本発明は、通信ネットワーク上に構築されている社会的ネットワークの実態を踏まえた通信ネットワーク設計方法、通信ネットワーク設計プログラム及び当該プログラムを格納した記録媒体を提供することを目的とする。
複数の通信端末が互いに接続された通信ネットワークに接続され、前記通信ネットワークの設計を行う通信ネットワーク設計装置によって実行される前記通信ネットワークの設計方法であって、通信ネットワーク上に形成されている社会的ネットワークを分析し、その分析結果に基づいて通信ネットワークの設計を行うことを特徴とする。

従来技術、競合技術の概要


通信ネットワークの構成及び動作状態に基づいて、通信ネットワークの運用方法や通信ネットワーク構成を変更する通信ネットワーク設計システムが提案されている(例えば、特許文献1~3参照。)。

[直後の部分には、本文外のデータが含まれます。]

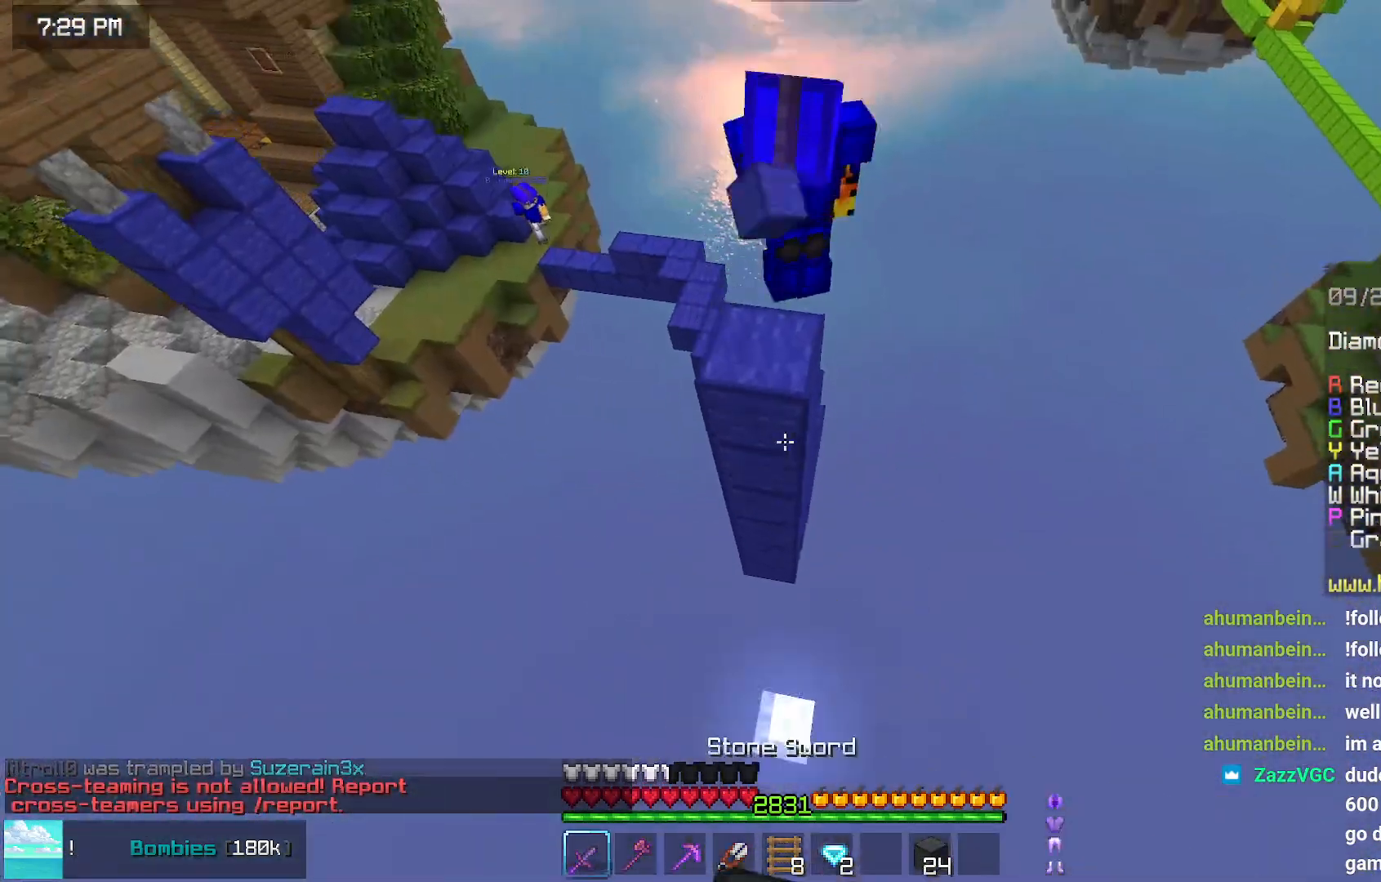
{"keys": ["left", "up"], "mouse": [], "events": [[167, "space", "up"], [217, "left", "down"]]}
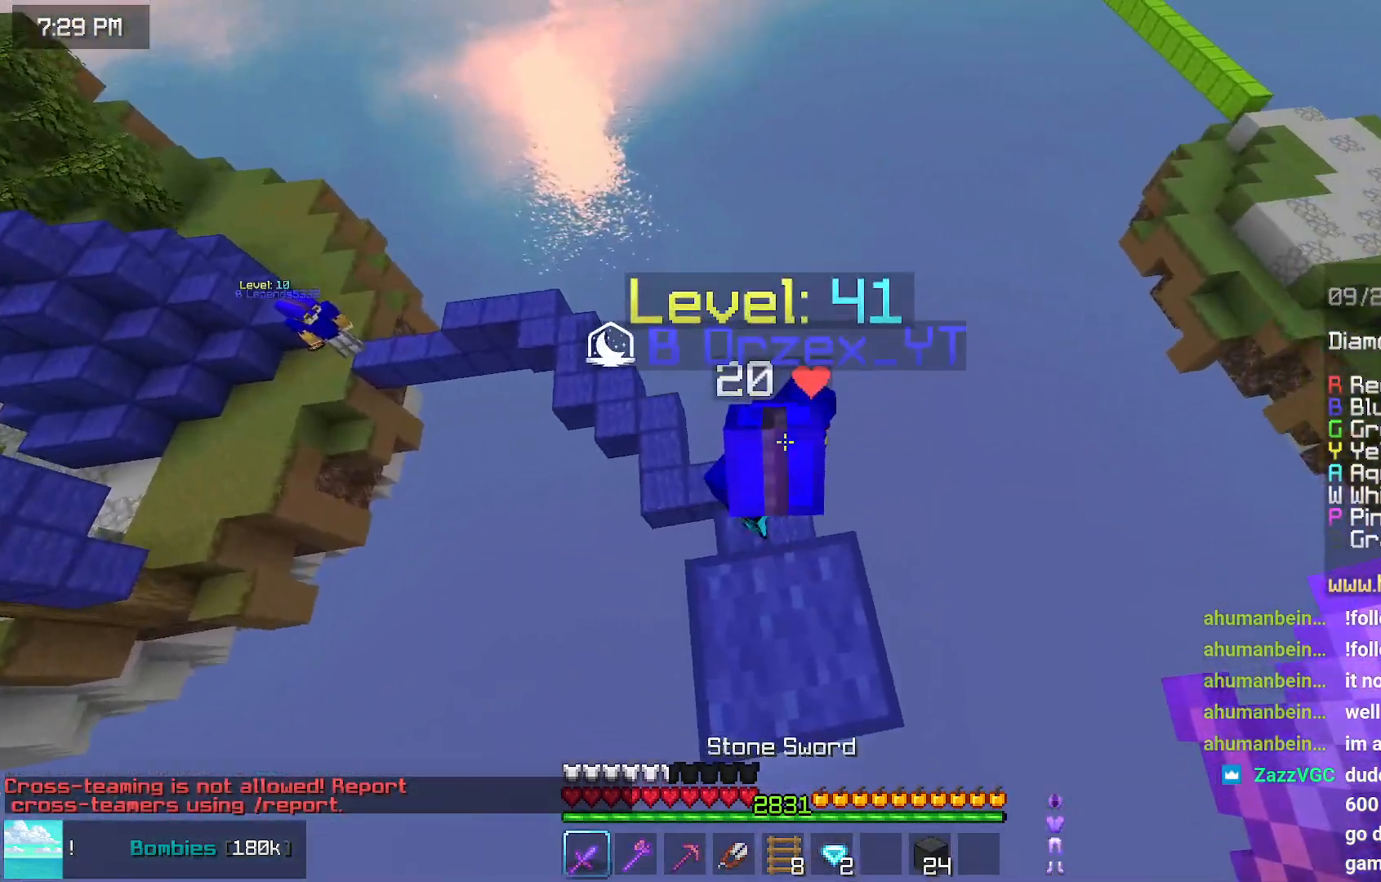
{"keys": ["up"], "mouse": [], "events": [[84, "mouse_left", "down"], [134, "left", "up"], [134, "mouse_left", "up"], [134, "up", "up"], [184, "mouse_left", "down"], [284, "mouse_left", "up"], [450, "up", "down"]]}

図8は、従来の通信ネットワーク設計システムの一例を示す構成図である。ユーザーインタフェース81と、ネットワーク情報収集部83とネットワーク設計部85と、ネットワークデータベース86と、ネットワーク設定部87と、及びネットワーク情報収集決定部82とから構成される通信ネットワーク設計装置88が、通信ネットワーク89に接続される。ネットワーク情報収集部83は、通信ネットワーク89の動作状態等のネットワーク情報を収集し、その情報をネットワークデータベース86に格納する。この時に、大規模ネットワークの場合の収集データの巨大化を防ぐために、ネットワーク情報収集決定部82からの指示により、通信ネットワーク設計に必要なネットワーク動作状態情報を限定して収集する。ユーザーインタフェース81は、ネットワーク管理者からのサービス品質やリンク単位の優先度等の要求条件を受け付ける。ネットワーク設計部85は、ネットワークデータベース86に格納されたネットワーク情報に基づきユーザーからの要求条件を満足するために通信ネットワーク89の設計あるいは設計変更の提案を行う。ネットワーク設定部87は、ネットワーク設計部85からの提案内容に基づき、通信ネットワーク89の設定あるいは設定変更を行う。

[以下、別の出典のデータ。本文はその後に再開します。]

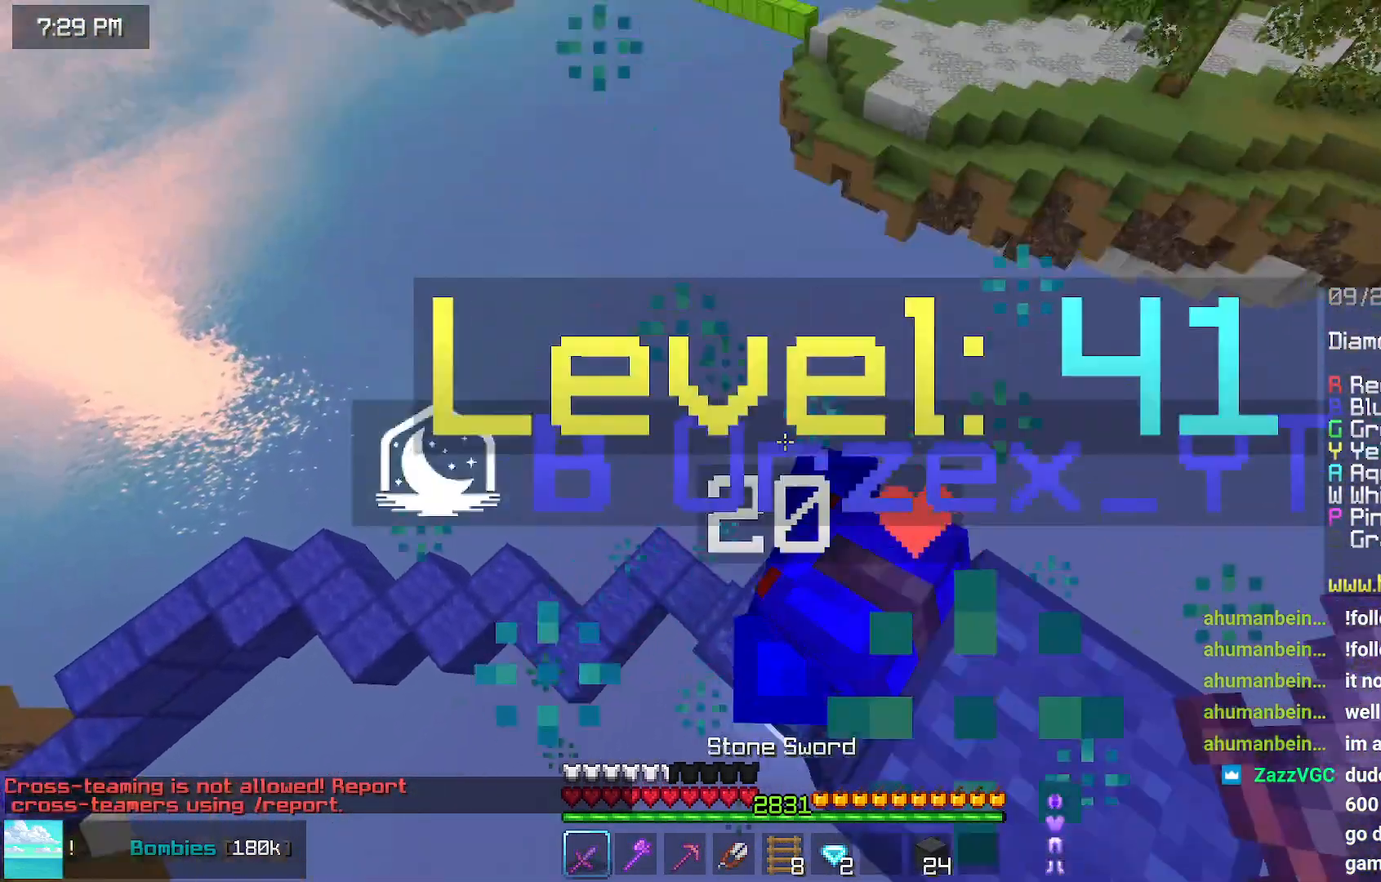
{"keys": ["up"], "mouse": [], "events": [[50, "up", "up"], [150, "mouse_left", "down"], [200, "mouse_left", "up"], [417, "up", "down"]]}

一方、通信ネットワーク上で社会的ネットワークを構築するためのネットワークグループの運営するソーシャルネットワーキングサイト(SNSまたはYASNS)が提供されている。ソーシャルネットワーキングサイトでは、社会的ネットワークに参加しているメンバーのアドレスやプロフィールを通信ネットワーク上で公開する機能や、新たな社会的なつながりを通信ネットワーク上で形成する機能を提供している。

【特許文献1】特開2002-300206号公報

【特許文献2】特開平05-268245号公報

【特許文献3】特開平11-068750号公報

産業上の利用分野


本発明は、通信ネットワークを構成する各種情報を収集し、収集した情報に基づいて通信ネットワーク設計を行う通信ネットワーク設計方法、通信ネットワーク設計プログラム及び当該プログラムを格納した記録媒体に関する。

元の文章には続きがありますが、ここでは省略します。